Not that the Queenslander can do much about it. Nobody has won a point on the WTA Tour since 8 March, and there won’t be any further action until 13 July at the earliest. If, by some miracle, the circuit can restart in line with that best case scenario, Barty is unlikely to feature until the Silicon Valley Classic in San Jose during the week beginning 3 August. That would make it at least 157 days between serves for a player in the sweet spot of her career, desperately unfortunate not to be able to make hay while the sun shines. In the grand scheme of ongoing cruelty it is at the lighter end of the scale, but it is cruel nonetheless.

Form can be fleeting, especially in women’s tennis, a sport that has seen eight world No 1s in the past four years, during which time there have been ten different grand slam champions. By the time the circuit resumes, who knows if Barty will be able to pick up where she left off? Across the net, her rivals will have enjoyed an extended period in which to study how to combat the 23-year-old’s unfamiliar, idiosyncratic game. The result, a much narrower window of opportunity than before.

Barty is not alone in her inability to capitalise on form that could define a career or rewrite history. In men’s tennis Rafael Nadal is one grand slam shy of Roger Federer’s career haul of 20, and the Spaniard’s best chance of securing that record-equalling title is at the French Open, a tournament no longer taking place in June, now rescheduled optimistically for late September. And what of Federer? The veteran’s pet slam, Wimbledon, has been erased from the 2020 calendar entirely.

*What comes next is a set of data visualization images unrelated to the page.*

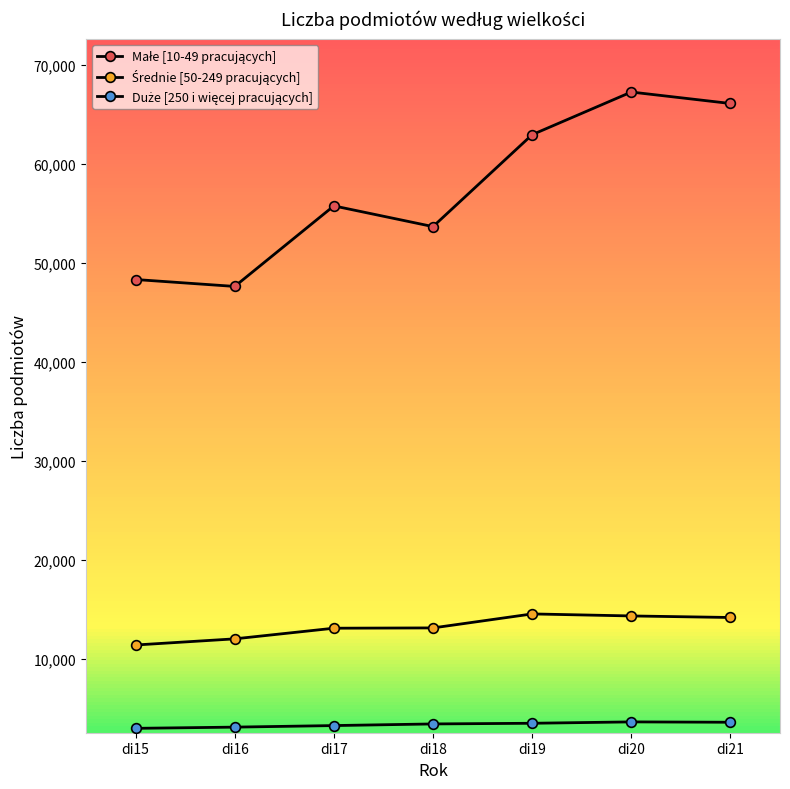

Reading left to right, what are all the values shown in this chart?

Małe [10-49 pracujących]: di15=48285	di16=47587	di17=55722	di18=53630	di19=62914	di20=67223	di21=66065
Średnie [50-249 pracujących]: di15=11366	di16=11987	di17=13062	di18=13092	di19=14505	di20=14301	di21=14145
Duże [250 i więcej pracujących]: di15=2947	di16=3070	di17=3227	di18=3392	di19=3460	di20=3599	di21=3563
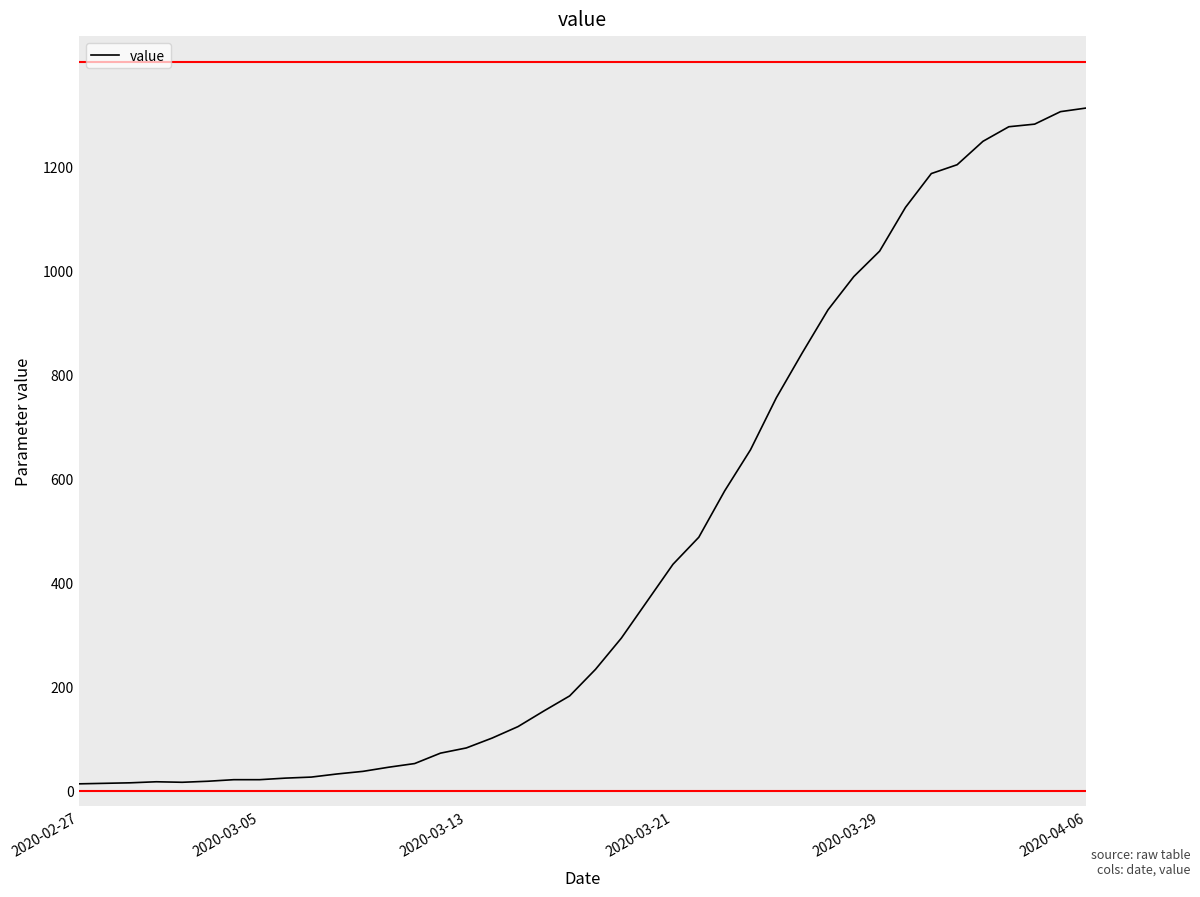

What is the difference between the maximum and minimum values?

1299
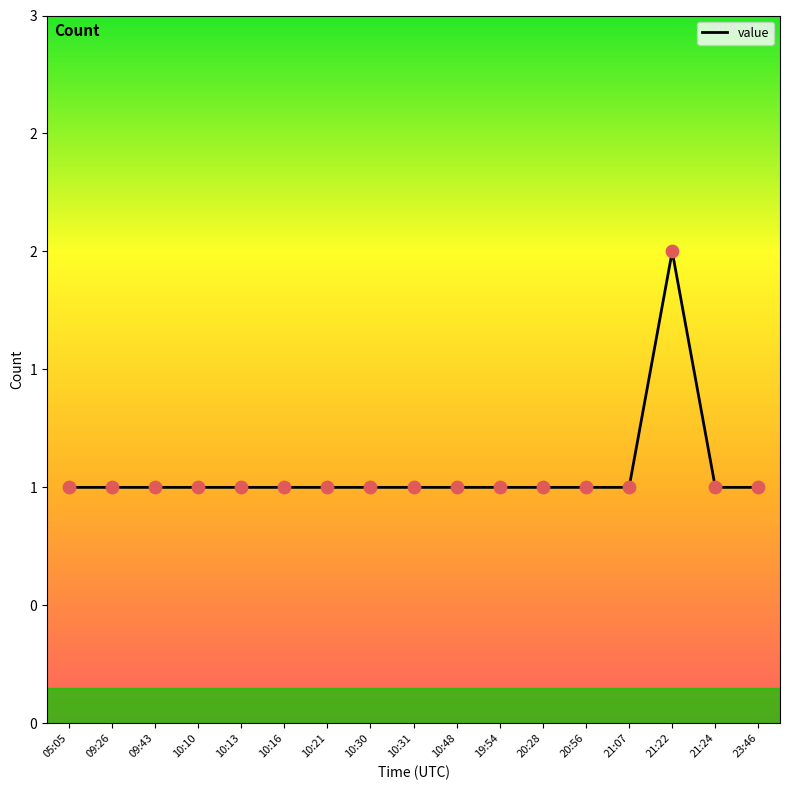

What is the ratio of the value at 09:43 to the value at 10:16?

1.0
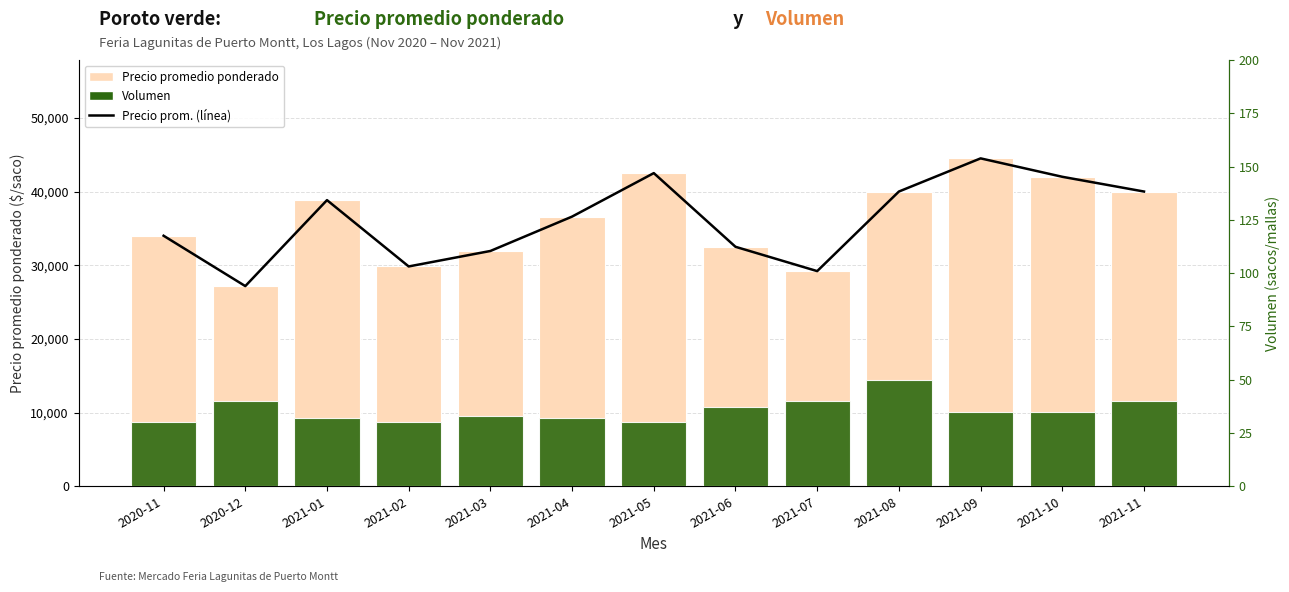

Reading left to right, extract all data points from this chart.

Precio prom. (línea): 34000	27167	38833	29833	31933	36600	42500	32500	29200	40000	44500	42000	40000
Precio promedio ponderado: 34000	27167	38833	29833	31933	36600	42500	32500	29200	40000	44500	42000	40000
Volumen: 30	40	32	30	33	32	30	37	40	50	35	35	40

The postponed Olympic Games condenses this discussion into a single event. Athletes the world over have tailored their careers to ensure they hit peak form in late July 2020. A lot can happen in the additional year they now have to wait.

Steve O’Keefe



Steve O’Keefe missed out on a fitting farewell after his retirement. Photograph: Matt King/Getty Images

It’s not just sportspeople at the zenith of their careers missing out. Steve O’Keefe recently retired from first-class cricket with his second Sheffield Shield title and a career record that boasts 301 wickets at 24.66. In less apocalyptic times he would have been chaired from the SCG and drowned in lager, instead of sitting in his study, humouring the press with a 30-minute video conference.

At the other end of the scale delay to the A-League finals, and the precarious nature of Wellington Phoenix’s involvement in any playoffs, means the shop window has closed temporarily for Liberato Cacace, arguably the competition’s most promising asset. This time last year his New Zealand international teammate Sarpreet Singh was catching the eye of Bayern Munich, later securing a life-changing transfer to the Bundesliga.

Sport, and sport watching, is enriched by these narratives that contribute to the marking of time. They help order what can, on occasion, appear an amorphous continuum of competition (and life), adding much needed punctuation.

Commentator Clive Tyldesley captured this perfectly in October 2002 when he narrated 16-year-old Wayne Rooney’s coming of age against Arsenal at Goodison Park. “Remember the name: Wayne Rooney!” Tyldesley squawked. “It’s Premiership history. The big league’s youngest ever goalscorer,” adding – before celebrations had died down – that the last-minute winner had surely ended the defending champions’ 30 game unbeaten run.

It was an unforgettable moment. Anyone watching knew in their bones that something seismic had occurred that would shape their sporting worldview for years. For someone else such examples might include David Warner teeing off against South Africa in 2009 in a T20 international staged before the opener’s first-class debut, or Tiger Woods ushering in a new era for golf at the 1997 Masters.

The absence of sport means an absence of these wayfinders, compounding the sense of dislocation we’re all experiencing, adrift in our uncertain lockdown realities. No full stop at the end of the AFLW campaign. No State of Origin on the horizon. No Ash Barty cashing in after almost giving it all away as recently as four years ago. Players and fans alike, we are all missing out.